DVD Released April 16, 2009
One of the most revered books in 20th century literature, The Diary of Anne Frank is an inspirational yet devastating story. Anne manages to communicate all the joys of youth – the inquisitiveness, the impetuousness, the optimism and the inability to see outside your own frame of reference – despite the atrocities occurring in the world around her. A gifted writer, the tragedy of the story – and one of the many of the Holocaust – is that a young girl with so much hope and potential could be obliterated by the most insidious genocidal regime in history. The great success of this 5-part BBC adaptation is that it lives almost entirely within her world, making the inevitable conclusion all the more powerful.
It’s 1942 and the persecution and deportation of the Jews across mainland Europe is escalating. Anne, 13, her elder sister Margot and her parents, Jews living in Amsterdam, arrange to hide in a secret annex above her father’s old place of business. The secret entrance is hidden behind a large wooden bookcase. They are soon joined by the van Pels family, husband, wife and 16-year old son, Peter, and later by family friend Fritz Pfeffer.
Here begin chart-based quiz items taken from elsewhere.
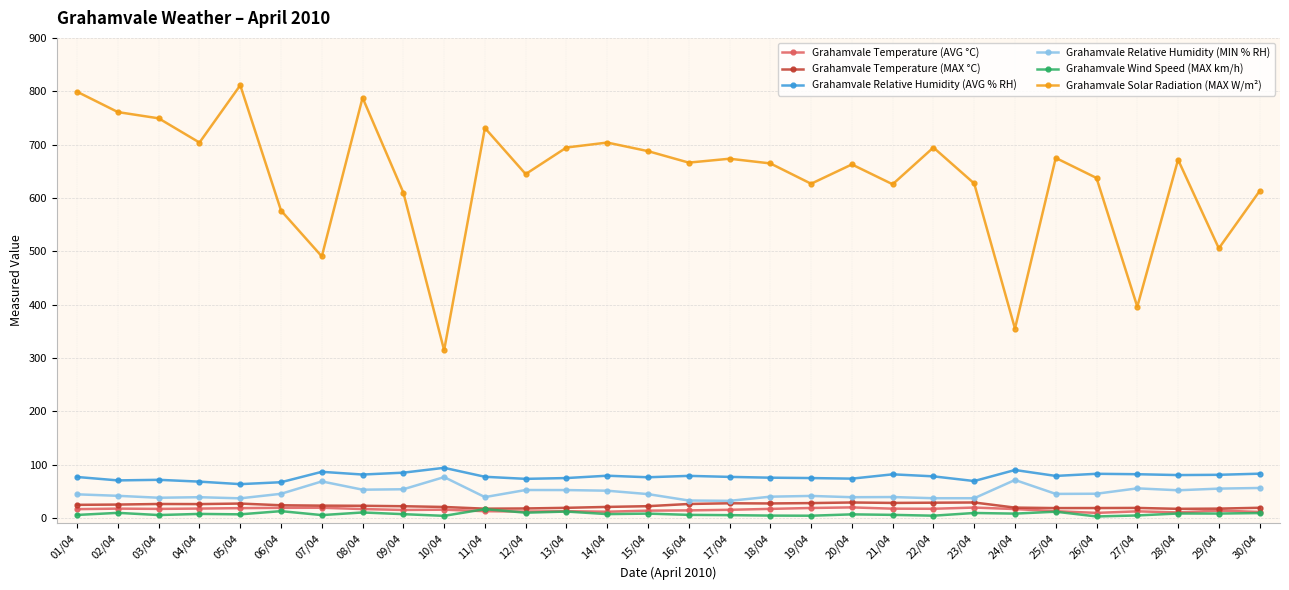

What is the sum of the Grahamvale Solar Radiation (MAX W/m²) values at 25/04 and 04/04?

1378.8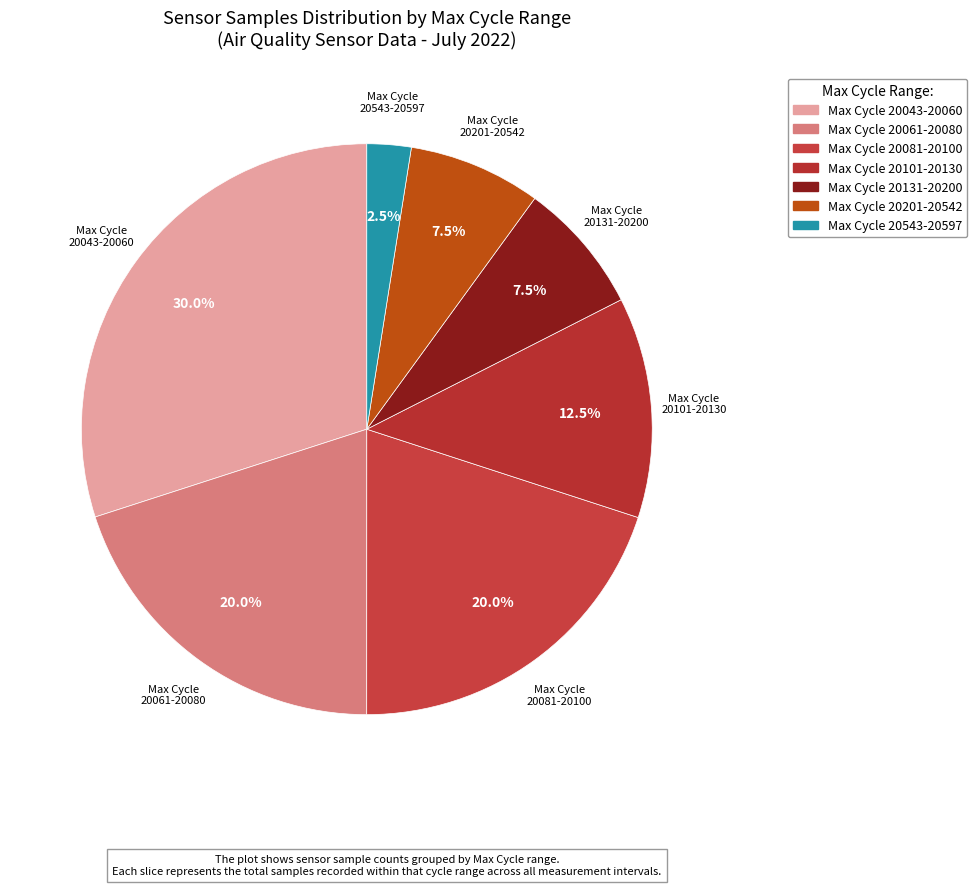

Count the number of slices in the pie.

7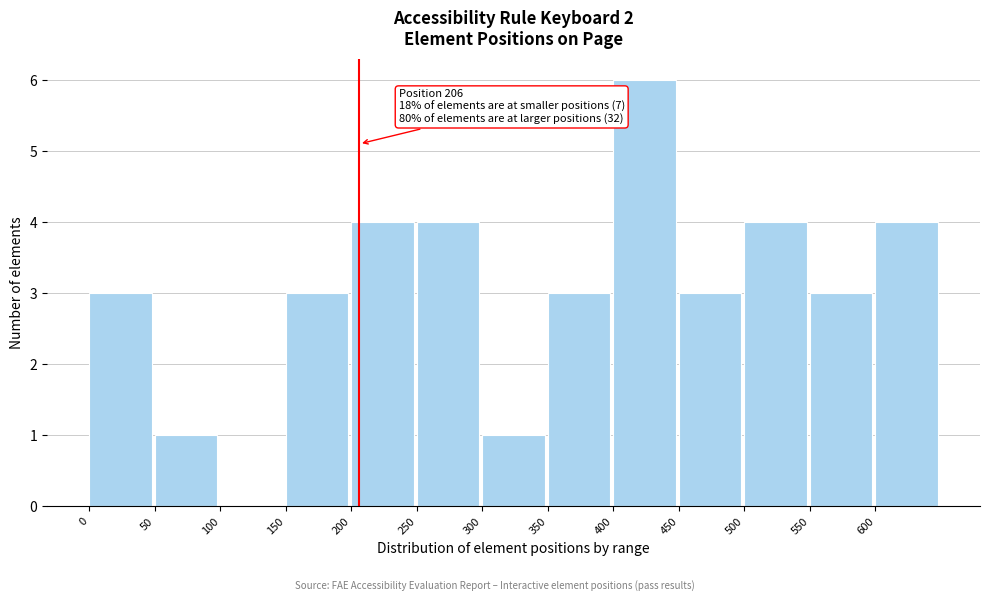

Over which range of the x-axis is the bar tallest?

400 to 450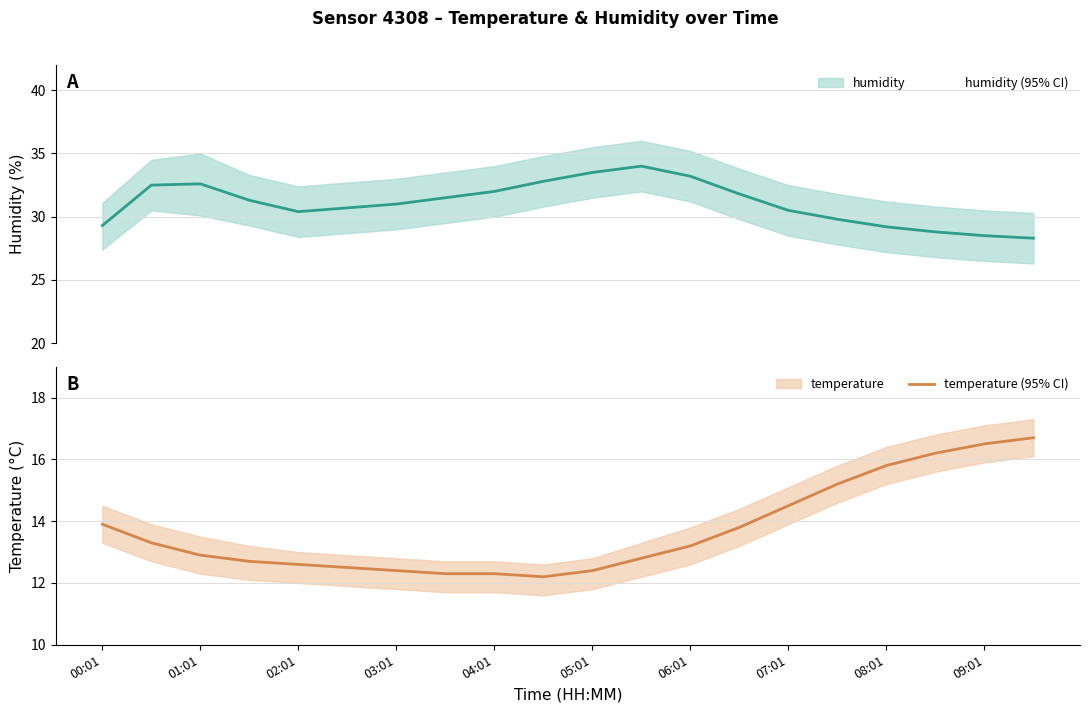

What is the highest value of the humidity series?

34.0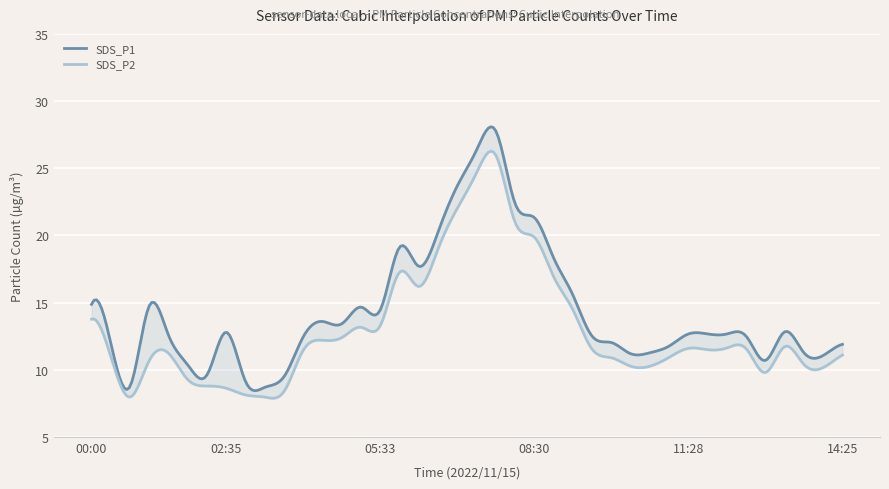

Reading right to left, extract all data points from this chart.

SDS_P1: 11.9	11.1	11.3	12.8	10.7	12.5	12.7	12.7	12.7	11.8	11.3	11.2	12.0	12.5	15.6	18.3	21.3	22.4	27.8	26.4	23.7	20.3	17.7	19.1	14.5	14.7	13.4	13.6	12.5	9.5	8.7	9.1	12.8	9.6	10.4	12.6	14.8	8.8	12.0	14.9
SDS_P2: 11.1	10.2	10.4	11.7	9.8	11.6	11.6	11.5	11.6	10.9	10.3	10.3	10.9	11.5	14.5	16.9	19.9	21.0	26.0	24.7	22.0	19.0	16.2	17.3	13.3	13.2	12.4	12.2	11.5	8.4	8.0	8.1	8.6	8.8	9.3	11.2	10.7	8.0	11.0	13.8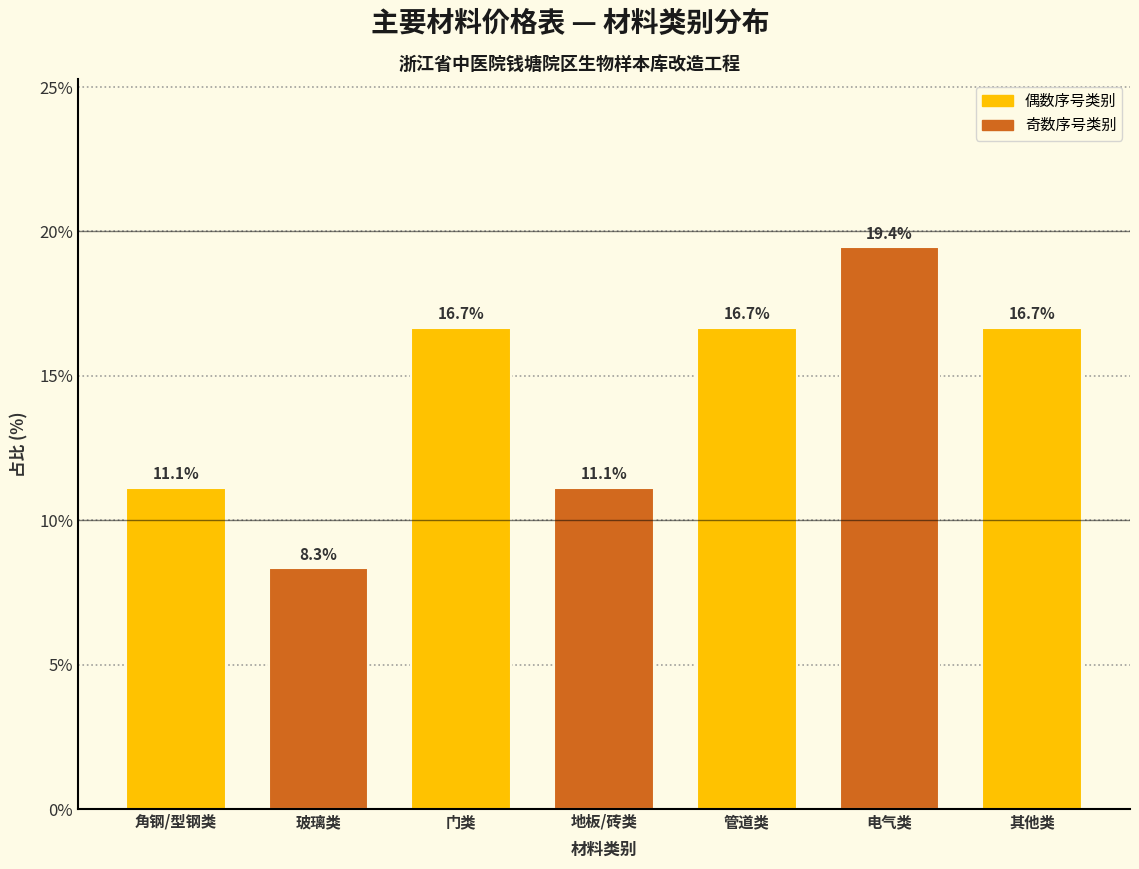

Reading right to left, transcribe all the data shown in this chart.

其他类=16.7	电气类=19.4	管道类=16.7	地板/砖类=11.1	门类=16.7	玻璃类=8.3	角钢/型钢类=11.1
Living in such confined conditions, Anne describes her shifting and frequently strained relationships with her co-inhabitants. Outspoken and confident, she gets on well with her father (Iain Glen) but less so with her more restrained but well-intentioned mother (Black Books and Green Wing’s Tamsin Grieg). She treats Peter with contempt at first, not least because he was able to bring his cat with him and she was not, but later it evolves into something more romantic.
Over the five half-hour episodes we get close to Anne, played by the extraordinary Ellie Kendrick, who narrates the story through frequent voiceovers which are, for once, necessary and justified. By keeping the production minimal, and telling the story in a straightforward and honest manner (it is not afraid to show the more unsavoury practicalities of living in hiding), the characters remain distinctly human. The cast is uniformly fine and believable and each episode remains remarkably contained and compelling despite, or perhaps because of, the characters’ ultimate fate. Adapted by Deborah Moggach and directed by Jon Jones, this mini series is a very worthy interpretation that can sit alongside the plethora of already existing stage and screen versions.
This single-disc presentation, with good audio and visual quality, also contains a documentary about the “Polish Anne Frank”, Rutka Laskier, whose diary about her captivity in the Bedzin Ghetto was only recently released to the public.